The Hippo under normal conditions:

BigBearSmall.jpg


And the Hippo at Hogmanay - its the white bump just to the left of the leftmost guy :eek:

mammoth.jpg
 
Baron G said:
Depends how you define good handling?

I would say the levels of mechanical grip. Not to be confused with tyre grip. Basically how far you can push the car before it starts to become unstable, and possibility dangerous.
 
I've got a Ford Focus 1.8 Zetec and it handles like a dream on the twisty roads. I can throw it through the corners and it sticks to the road like glue. It took some time to get used to the handling. Before the Focus I had a 1.6 Escort that handled really badly in the corners with very bad understear. And before that I had a MkII RS2000 Escort with RWD, that was fun trying to take corners and roundabouts in a cold icy winter morning.
 
Evo did a 'we love the Focus' feature the month production stopped. They said it handled far better than a family car really needs to and basically said whoever designed it was a driving enthusiast and perhaps spent a much too much time on the handling for the sort of car it is.
 
It doesnt suffer from an awful lot of bodyroll, nowhere near zafira-like but on turn-in you feel the suspension load up as the weight shifts. Hard on the brakes the front end squirms and the back occasionally tries to come out if you corner. Same goes for lifting off mid-corner, though this is easy to grab - I havnt spun it yet. Understeer is progressive but sets in early and can be corrected if you havnt gone in too hot - if you go in too hot, expect to pull it from the hedge!
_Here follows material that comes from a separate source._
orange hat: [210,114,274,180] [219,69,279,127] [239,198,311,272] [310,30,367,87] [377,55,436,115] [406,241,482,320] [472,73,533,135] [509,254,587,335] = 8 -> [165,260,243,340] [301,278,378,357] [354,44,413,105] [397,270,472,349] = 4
In the wet, forget it, understeer can be initiated with next to nothing.With just me in the car direction changes are light and swift but not instant or as precise as you want when barreling down a road with corners that you are changing camber around.

If I had to rate it against other things I had driven, I would probably rate it a 4 out of 10. Fun, but not quick.
 
From my limited experience :

Vectra GSi 2.6 : Great in a straight line, smooth and composed. Superb grip from the standard fit yokos (although the wear suffered), the handling was fine but the steering was terrible - about as communicative as a lump of deadwood.
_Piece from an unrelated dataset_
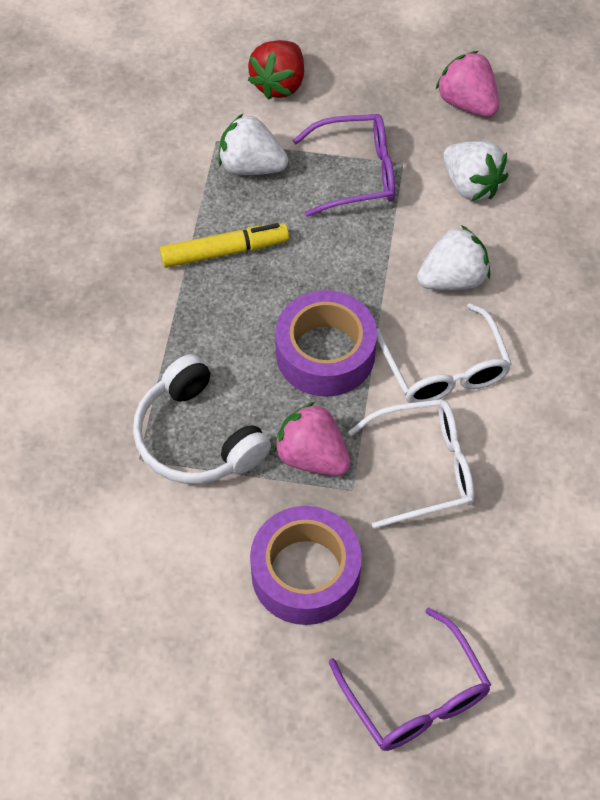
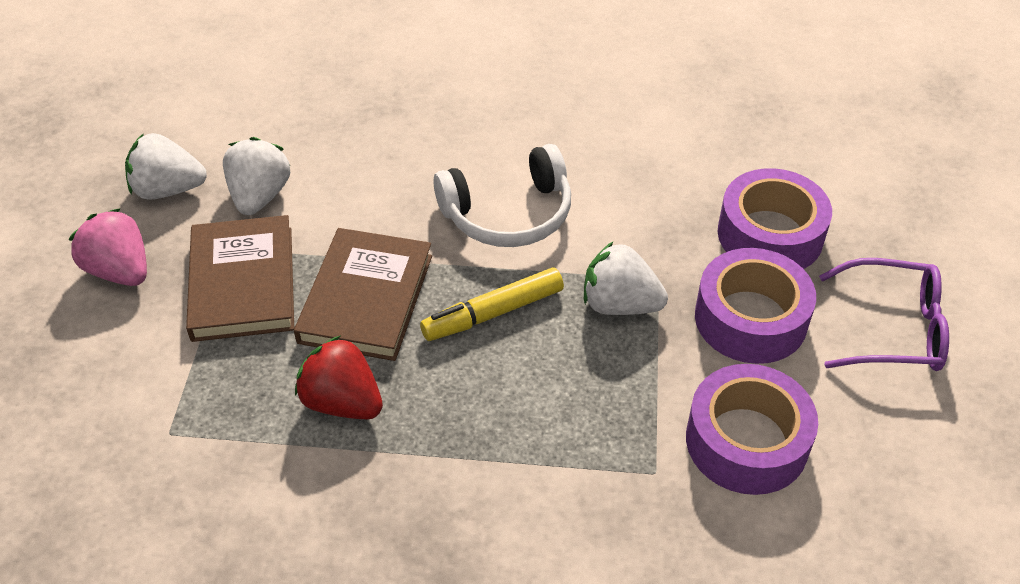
brown book: none = 0 -> [186,215,294,342] [294,228,432,361] = 2
pink strawberry: [274,402,351,476] [436,51,499,117] = 2 -> [68,208,147,286] = 1
purple glasses: [293,114,395,217] [329,607,491,751] = 2 -> [819,258,949,371] = 1
purple tape: [250,506,362,625] [275,290,377,397] = 2 -> [686,364,818,495] [695,248,816,364] [718,168,832,269] = 3
white glasses: [348,399,474,529] [377,303,512,403] = 2 -> none = 0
BMW 330ci Sport : Really surefooted and confident handling, fantastic in corners. Sadly a bit dull to drive, chassis can handle loads more power.
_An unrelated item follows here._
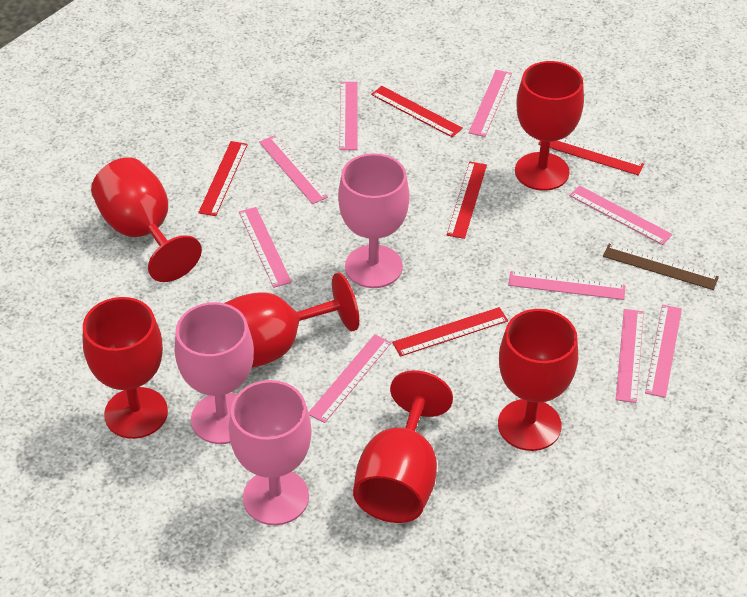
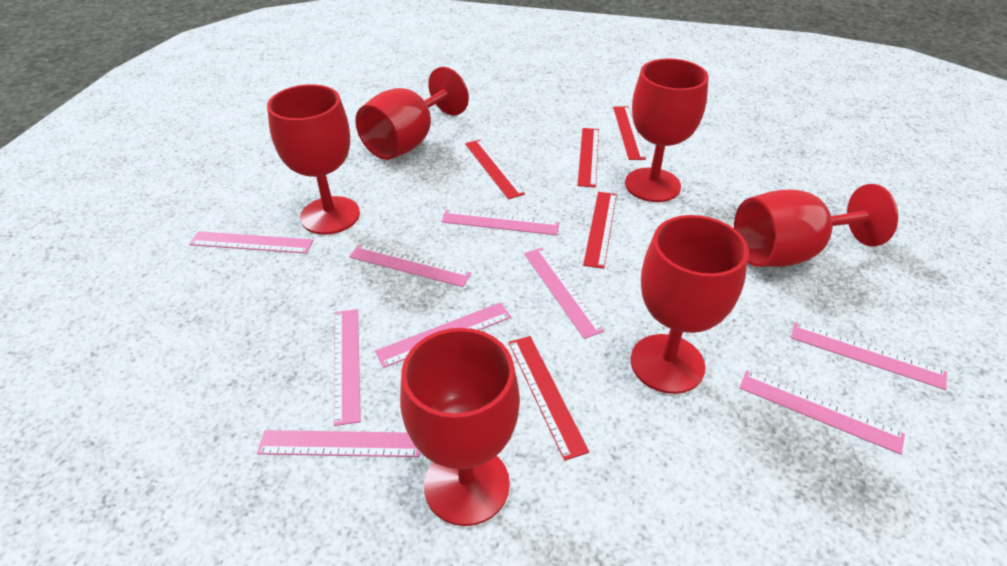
brown ruler: [603,244,719,290] = 1 -> none = 0
pink goblet: [175,302,254,444] [229,380,312,525] [338,153,409,288] = 3 -> none = 0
Evo 8 : Amazing handling at spped - turns on a sixpence. Ride comfort poor and very, very limited turning circle. Once got stuck trying to get out of my works car park and there was ample space for the size of car - remember that bit in Austin Powers with the little truck jammed between two walls?

These are just a few that have stood out for me.
 
I've been very fortunate to have owned 3 very nice handling cars, Focus 1.8 Zetec, MX5 1.8iS and E46 330D Sport.

Out of them, the MX5 felt like the best handling car, just goes where you point it and very easy to correct. Really miss it.

The 330D like all the other E46s feels very safe. Haven't really pushed it much as I've only had it a few months. I thought the Focus, to me at least, seemed to handle nearly as well as the BMW.